The community Web services concept will let small businesses "live together in a shared domain," according to sources close to the company. In other words, a group of eateries in a particular geographical region could all have links on a giant home page hosting thousands of establishments.
Analysts said CA's entry into the Internet services market may not be as out of character as it seems.
"I think it's an absolute must-do for CA, just like it's a must-do for any software company," said Waverly Deutsch, an analyst at Forrester Research, a Cambridge, Massachusetts-based consulting firm.
Deutsch noted that CA may have some particular advantages in the Internet services market, leveraging Web-enabled versions of the CA-Unicenter TNG systems management platform, the Jasmine object-oriented development environment, and the CA-OpenIngres database.

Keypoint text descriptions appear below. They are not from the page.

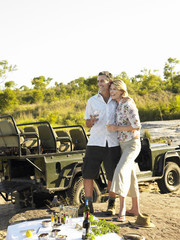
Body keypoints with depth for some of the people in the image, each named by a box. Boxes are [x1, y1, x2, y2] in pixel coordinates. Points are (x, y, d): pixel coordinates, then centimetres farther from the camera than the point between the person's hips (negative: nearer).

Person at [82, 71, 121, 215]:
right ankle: (88, 204, 9)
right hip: (95, 143, 0)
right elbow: (87, 124, 7)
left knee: (113, 176, 5)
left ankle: (111, 204, 21)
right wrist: (92, 121, -14)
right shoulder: (92, 101, 7)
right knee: (88, 173, -3)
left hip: (113, 144, 0)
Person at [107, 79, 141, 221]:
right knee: (130, 176, 13)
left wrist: (117, 128, -18)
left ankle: (122, 209, -24)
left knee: (121, 171, -24)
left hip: (132, 144, -10)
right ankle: (135, 209, 22)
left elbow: (136, 126, -20)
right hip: (123, 144, 10)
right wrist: (113, 127, 11)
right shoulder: (118, 105, 12)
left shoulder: (127, 105, -16)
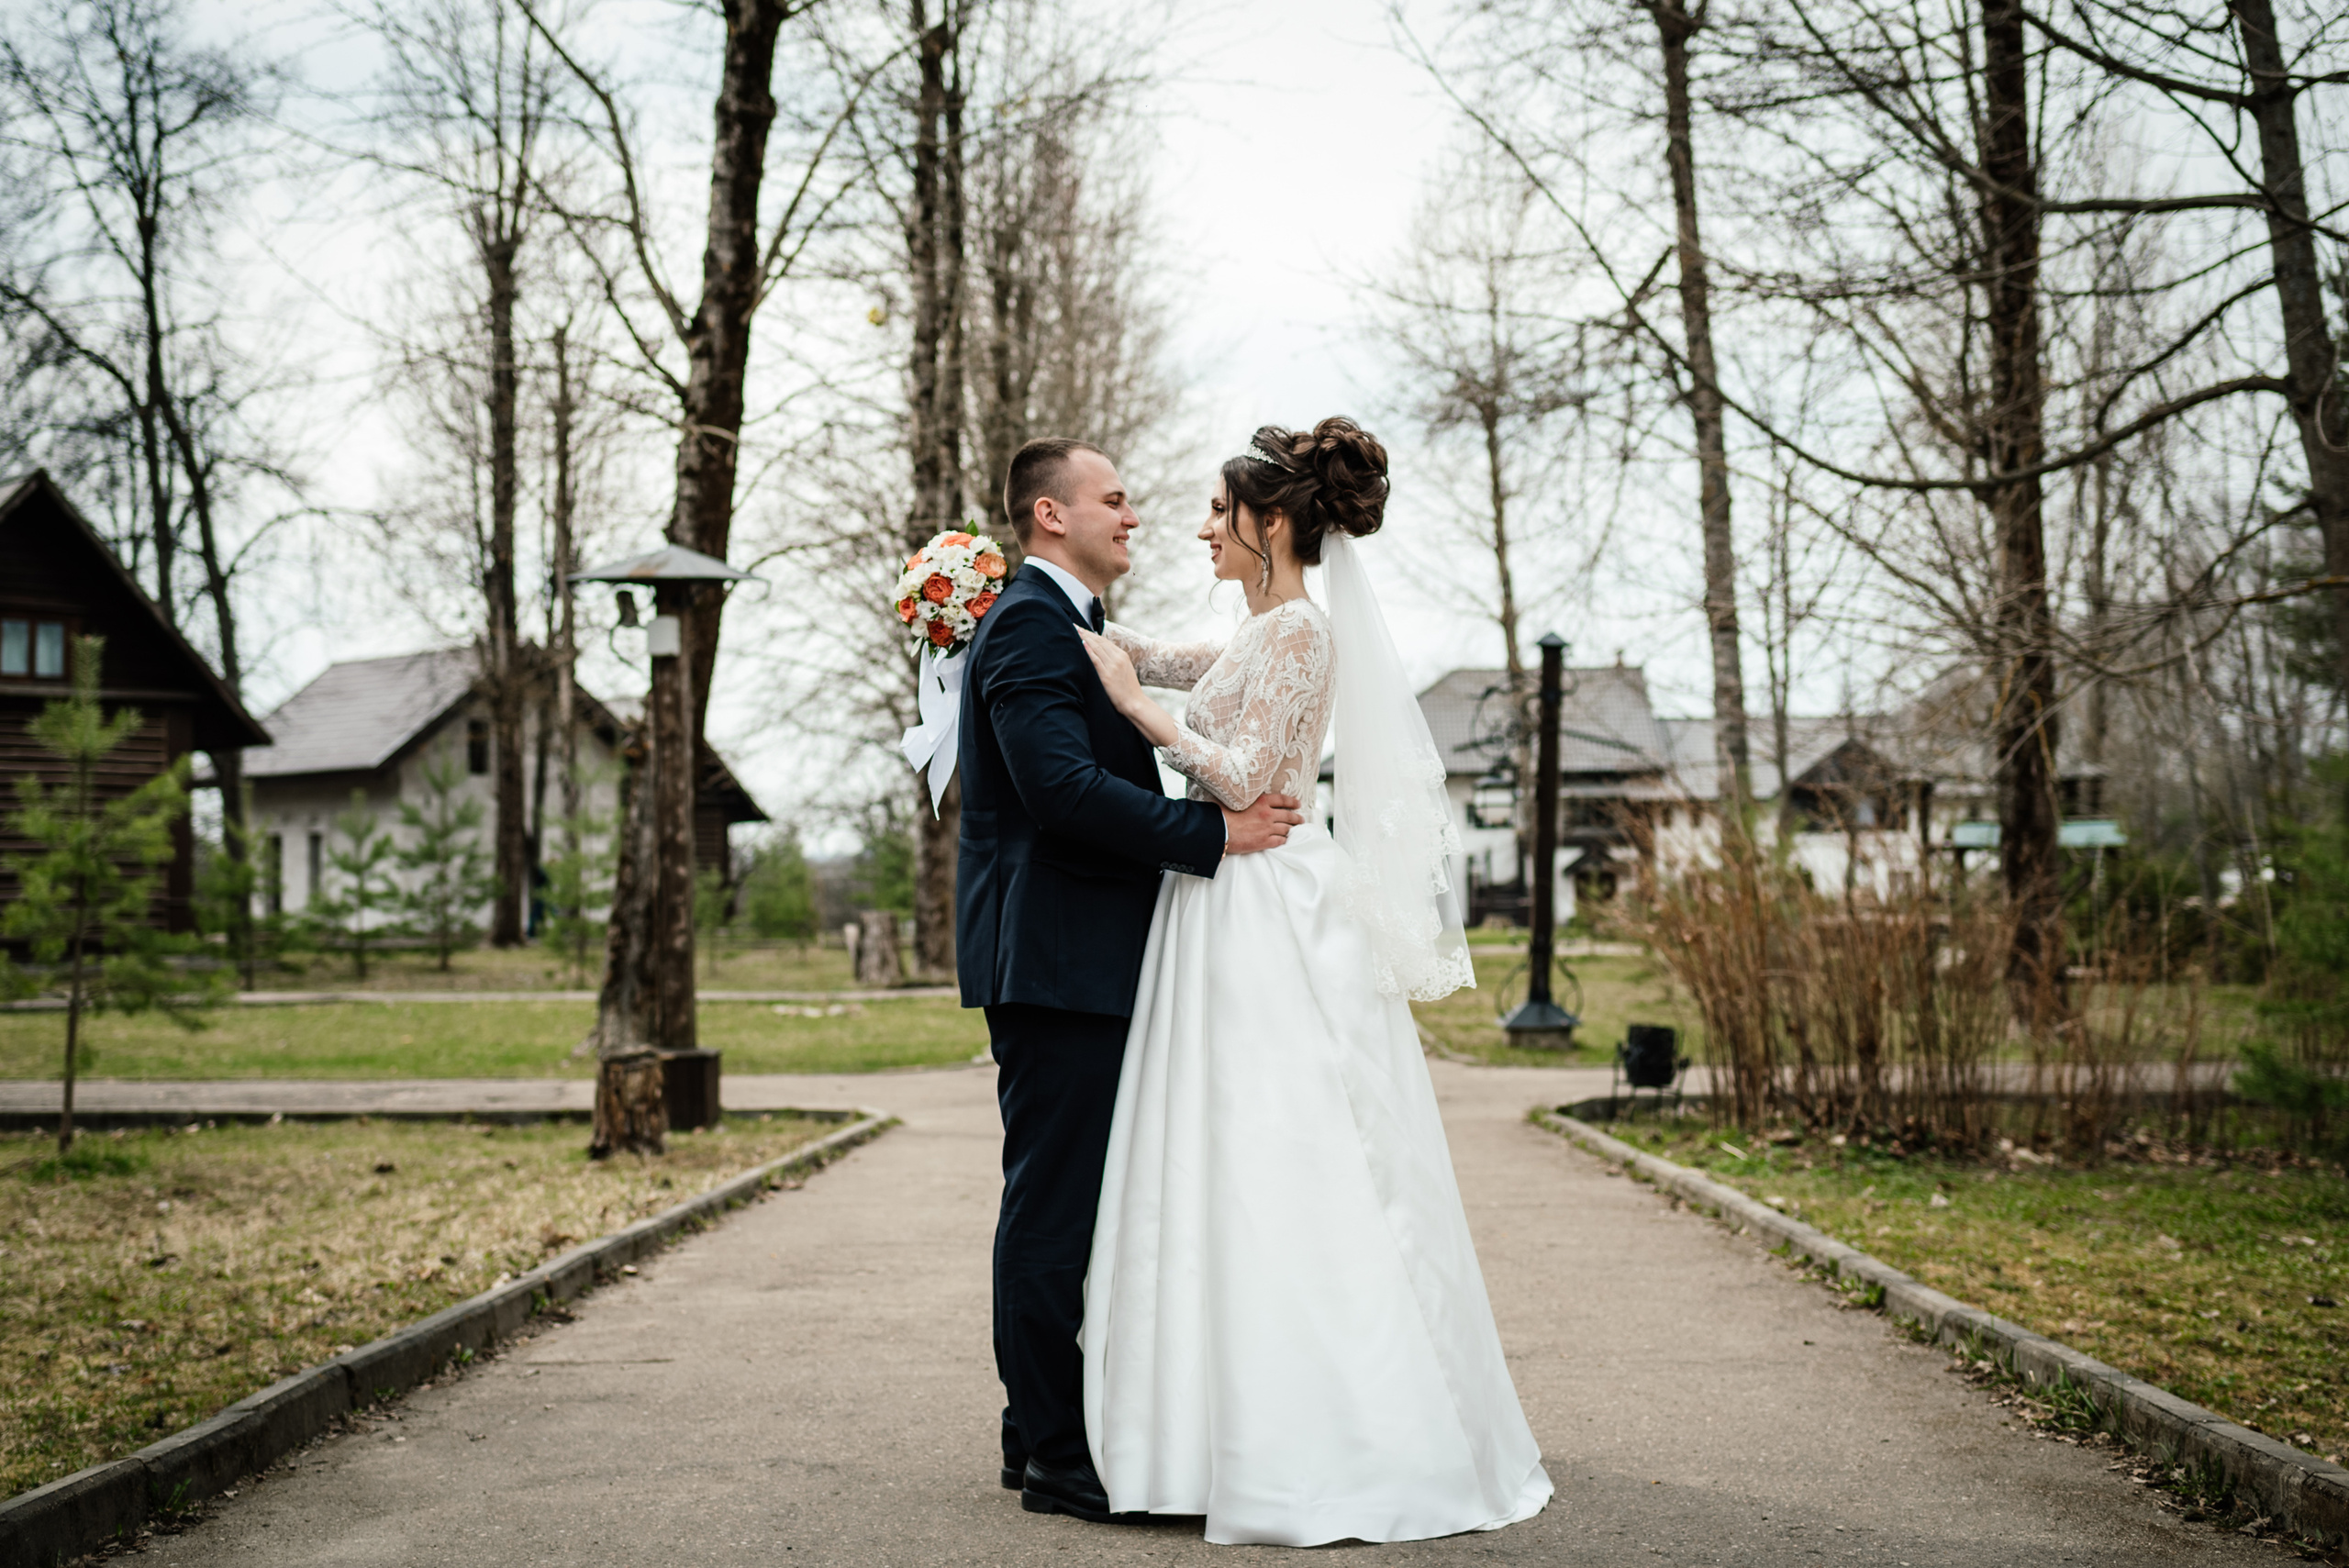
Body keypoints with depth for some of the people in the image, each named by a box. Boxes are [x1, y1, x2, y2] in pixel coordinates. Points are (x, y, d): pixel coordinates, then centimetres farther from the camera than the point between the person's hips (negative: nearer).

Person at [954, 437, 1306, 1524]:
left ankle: (1044, 1433, 23)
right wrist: (1214, 832, -21)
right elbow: (1062, 786, -24)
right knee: (1053, 1210, -5)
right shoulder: (1030, 625, -12)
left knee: (1062, 1207, 14)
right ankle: (1055, 1455, 1)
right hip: (1054, 961, -11)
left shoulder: (1059, 625, 22)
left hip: (1075, 964, 11)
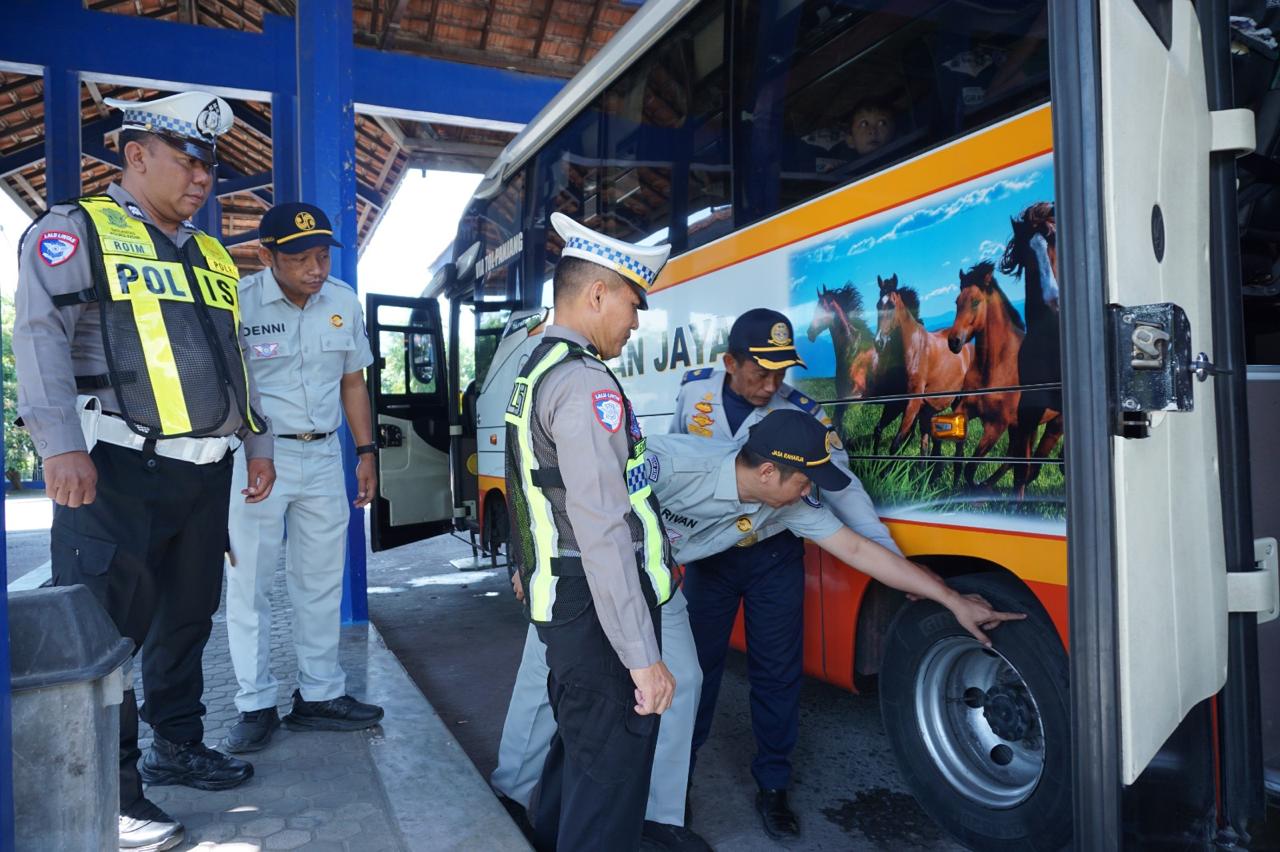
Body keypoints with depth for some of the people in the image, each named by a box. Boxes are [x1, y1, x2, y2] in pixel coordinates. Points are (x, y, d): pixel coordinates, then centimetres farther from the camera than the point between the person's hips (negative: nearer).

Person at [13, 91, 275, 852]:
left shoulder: (211, 257, 19)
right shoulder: (77, 231, -1)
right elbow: (42, 334, -13)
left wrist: (258, 442, 18)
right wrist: (63, 446, -23)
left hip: (203, 472, 7)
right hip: (116, 469, -7)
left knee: (189, 617, 15)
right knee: (107, 627, -2)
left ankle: (178, 747, 31)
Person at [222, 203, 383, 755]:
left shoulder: (344, 302, 3)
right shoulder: (238, 302, -11)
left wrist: (365, 451, 8)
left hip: (324, 456, 5)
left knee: (321, 582, 11)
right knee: (250, 584, 3)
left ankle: (319, 695, 24)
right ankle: (256, 706, 16)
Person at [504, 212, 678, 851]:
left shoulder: (536, 371, 13)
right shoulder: (584, 385, -20)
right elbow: (602, 533, -26)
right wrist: (643, 655, -24)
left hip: (561, 605, 10)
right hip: (598, 612, -10)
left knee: (579, 743, 26)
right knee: (612, 773, 2)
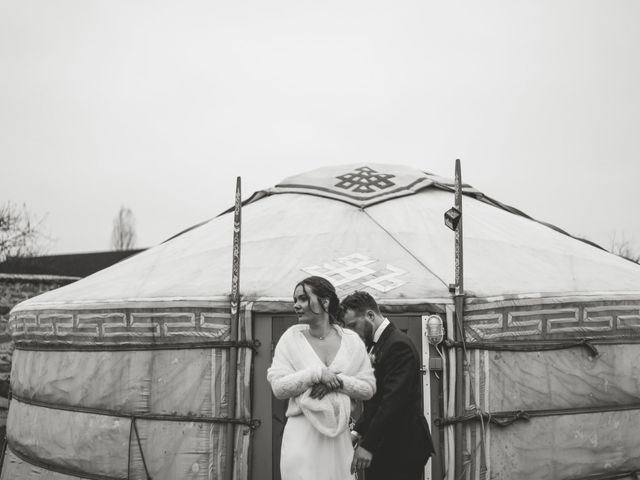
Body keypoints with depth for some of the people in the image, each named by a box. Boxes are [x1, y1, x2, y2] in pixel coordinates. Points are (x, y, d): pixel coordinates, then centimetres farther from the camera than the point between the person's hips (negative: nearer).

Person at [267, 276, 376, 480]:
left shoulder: (351, 340, 2)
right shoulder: (292, 337, 0)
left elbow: (369, 388, 3)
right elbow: (279, 387, -6)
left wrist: (336, 381, -13)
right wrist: (316, 373, -16)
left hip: (339, 435, 1)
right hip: (302, 433, -1)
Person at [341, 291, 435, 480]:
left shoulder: (399, 345, -16)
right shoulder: (376, 345, 13)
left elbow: (393, 400, -22)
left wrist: (368, 445, -22)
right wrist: (358, 431, 4)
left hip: (402, 449, -8)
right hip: (381, 447, 8)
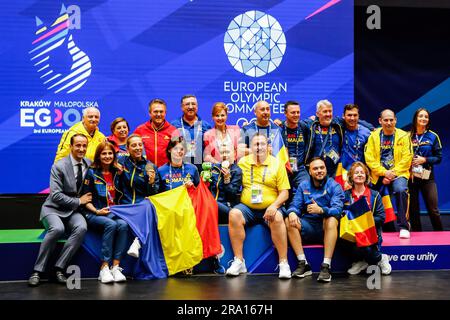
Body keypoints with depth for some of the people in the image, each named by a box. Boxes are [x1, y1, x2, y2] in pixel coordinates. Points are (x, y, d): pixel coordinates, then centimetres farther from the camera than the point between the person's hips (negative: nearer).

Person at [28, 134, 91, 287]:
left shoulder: (90, 165, 5)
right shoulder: (59, 166, -8)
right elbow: (56, 195, -14)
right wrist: (78, 201, -12)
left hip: (73, 211, 3)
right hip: (53, 209, -3)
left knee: (82, 227, -30)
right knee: (57, 228, -35)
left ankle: (59, 268, -22)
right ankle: (37, 271, -22)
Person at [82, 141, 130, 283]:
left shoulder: (117, 172, 13)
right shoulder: (91, 173, 1)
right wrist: (96, 211, -14)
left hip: (112, 212, 3)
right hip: (94, 213, -3)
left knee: (123, 225, -30)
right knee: (111, 224, -34)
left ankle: (116, 266, -30)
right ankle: (104, 268, -31)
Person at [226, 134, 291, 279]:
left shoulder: (277, 164, 6)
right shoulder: (242, 162, 12)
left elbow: (284, 192, 2)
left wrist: (274, 205, -16)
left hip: (270, 208, -1)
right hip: (247, 207, 2)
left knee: (277, 218, -33)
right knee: (234, 214, -28)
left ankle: (283, 263, -23)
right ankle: (239, 261, -21)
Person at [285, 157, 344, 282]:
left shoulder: (334, 186, -3)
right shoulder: (303, 186, 9)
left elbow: (337, 209, -19)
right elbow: (295, 205, 1)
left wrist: (321, 210, -40)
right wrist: (292, 212, -25)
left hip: (327, 229, -3)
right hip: (308, 227, 3)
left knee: (332, 220, -34)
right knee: (288, 221, -21)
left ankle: (326, 266, -36)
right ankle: (303, 264, -22)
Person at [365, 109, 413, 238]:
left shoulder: (403, 136, 0)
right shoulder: (373, 136, 3)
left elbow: (406, 158, -6)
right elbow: (369, 158, -3)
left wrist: (393, 173, -13)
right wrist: (384, 172, -13)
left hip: (398, 174, -3)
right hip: (378, 176, 3)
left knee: (401, 190, -30)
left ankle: (404, 227, -22)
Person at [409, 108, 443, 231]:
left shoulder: (433, 136, 3)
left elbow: (439, 157, 2)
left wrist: (425, 160, -12)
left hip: (427, 177, 0)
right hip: (411, 177, 0)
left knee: (433, 210, -3)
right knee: (413, 210, 6)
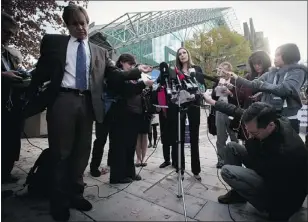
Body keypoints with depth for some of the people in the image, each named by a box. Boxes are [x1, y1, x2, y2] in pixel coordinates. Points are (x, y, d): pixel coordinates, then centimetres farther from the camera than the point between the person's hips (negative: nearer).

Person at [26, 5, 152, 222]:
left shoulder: (100, 52, 15)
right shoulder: (53, 42, 12)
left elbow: (115, 74, 7)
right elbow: (41, 71, 11)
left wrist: (137, 71, -2)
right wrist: (34, 96, 6)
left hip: (87, 103, 2)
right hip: (62, 101, -1)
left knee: (82, 151, 9)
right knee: (61, 152, 5)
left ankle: (75, 193, 29)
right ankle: (60, 200, 24)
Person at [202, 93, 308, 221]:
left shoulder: (286, 150, -40)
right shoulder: (275, 120, -19)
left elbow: (259, 168, -22)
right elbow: (240, 112, -9)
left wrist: (251, 140, -26)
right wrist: (213, 102, -5)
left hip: (283, 195, -7)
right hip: (269, 171, 8)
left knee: (227, 171, -22)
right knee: (232, 147, -2)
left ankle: (268, 205, 2)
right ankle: (238, 192, 12)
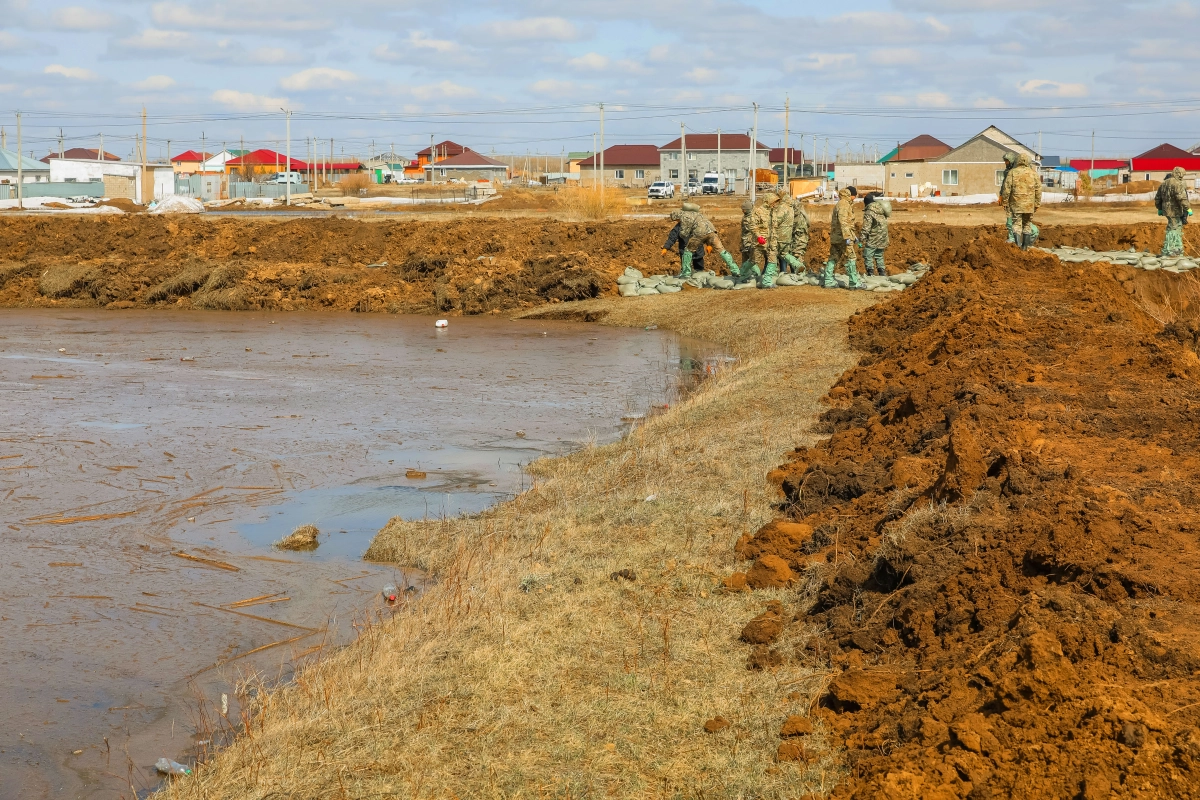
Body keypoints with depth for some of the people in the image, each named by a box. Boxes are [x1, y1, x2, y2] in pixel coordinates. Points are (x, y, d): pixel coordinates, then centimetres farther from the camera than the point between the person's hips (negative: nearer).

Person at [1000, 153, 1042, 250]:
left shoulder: (1013, 172, -3)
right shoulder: (1033, 173, 3)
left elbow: (1007, 189, -5)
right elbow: (1038, 190, 4)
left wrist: (1005, 202, 3)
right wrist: (1037, 204, 10)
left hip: (1016, 203, -2)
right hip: (1029, 204, 2)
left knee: (1016, 224, 0)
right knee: (1027, 224, 12)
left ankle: (1017, 245, -14)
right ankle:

CA sources said the business model is to charge these small businesses a discounted fee for the creation and management of a site, and then receive a percentage for each transaction completed over the Web. So, for example, if there's a regional clothing home page, CA would get a percentage of any transaction involving shirts and pants at a particular store.
CA would use its existing products, as well as offer templates and browser-based content management tools to customers.
The new division will offer the Web Database Wizard, a browser-based toolset for managing Web site content via a CA-OpenIngres database; CA-Unicenter/ICE (Internet Commerce Enabled), a Unicenter add-on for Web server management; an ICE version of OpenIngres that is HTML-enabled for Internet use; and the Jasmine development environment, for multimedia Web site content.
Several sites are already using CA's services. Announcements on the deals will be released this week. A partnership agreement targeted at the community Web services concept will also be announced at CA World.
Separately, CA and Intel today announced increased management capabilities between CA's Unicenter TNG systems management tool and Intel servers, based around a Server Management Module board that collects data about Pentium Pro servers.
Via the Desktop Management Interface (DMI) and Simple Network Management Protocol (SNMP), data and alerts can be sent from the Intel board--which is powered independent of the box--to the Unicenter management console.
Intel officials said the Server Management Module board is distinct from similar offerings from Compaq Computer and IBM because of Unicenter-TNG's ability to correlate the data the board collects from the server. No pricing for the management tools was announced.
CA also announced a joint development and cross-licensing agreement with Tandem Computer that will eventually let a Unicenter TNG administrator manage a clustered Microsoft Windows NT, Unix or Tandem Himilaya server environment from a single console.
Tandem has reinvented itself recently by embracing Windows NT and offering key internal high-availability technology, such as its ServerNet software and hardware clustering interconnect technology, to the marketplace. A cluster-aware version of Unicenter would let an administrator manage a cluster of servers as one system or separately if there is a server failure.
Clustering technologies will soon have high-availability fail-over features that redistribute application processes across a cluster of servers if one server fails. Currently, fail-over from one server to another is all PC server manufacturers can offer. Unix vendors have offered distributed clustering solutions for some time.